The tree – which belongs in the Shorea Genus class – is located in a protected forest reserve in Sabah, Malaysian Borneo and reaches a height of 94.1metre (309 feet).
That’s as tall as FIVE sperm whales being stacked from end to end!
Greg Asner of the Carnegie Airborne Observatory (CAO) shared the new ground-breaking discovery at the 2016 International Heart of Borneo Conference earlier this week, National Geographic reports.
“This tallest tropical tree and the 49 runner-up, is truly phenomenal expressions of the power of nature,” Asner shared with Mongabay, an environmental science and conservation news and information site.
“Conservation needs inspiration and these sentinels of the Bornean jungle provide that to us. This discovery is a gift to science, to the people of Sabah and Borneo, and to the world.”
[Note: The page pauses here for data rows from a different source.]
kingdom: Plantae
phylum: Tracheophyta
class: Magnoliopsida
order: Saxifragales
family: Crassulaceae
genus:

Prior to the discovery, researchers believed that the 89.5 metre (294 feet) in Maliau Basin was the tallest tree but a concurrent laser scanning across Sabah’s forests proved their assumption wrong.
Although researchers have discovered the world’s tallest tropical tree on a hillside in Danum Valley, the California redwoords are still the tallest known trees – measuring up to 116 metres tall (380 feet).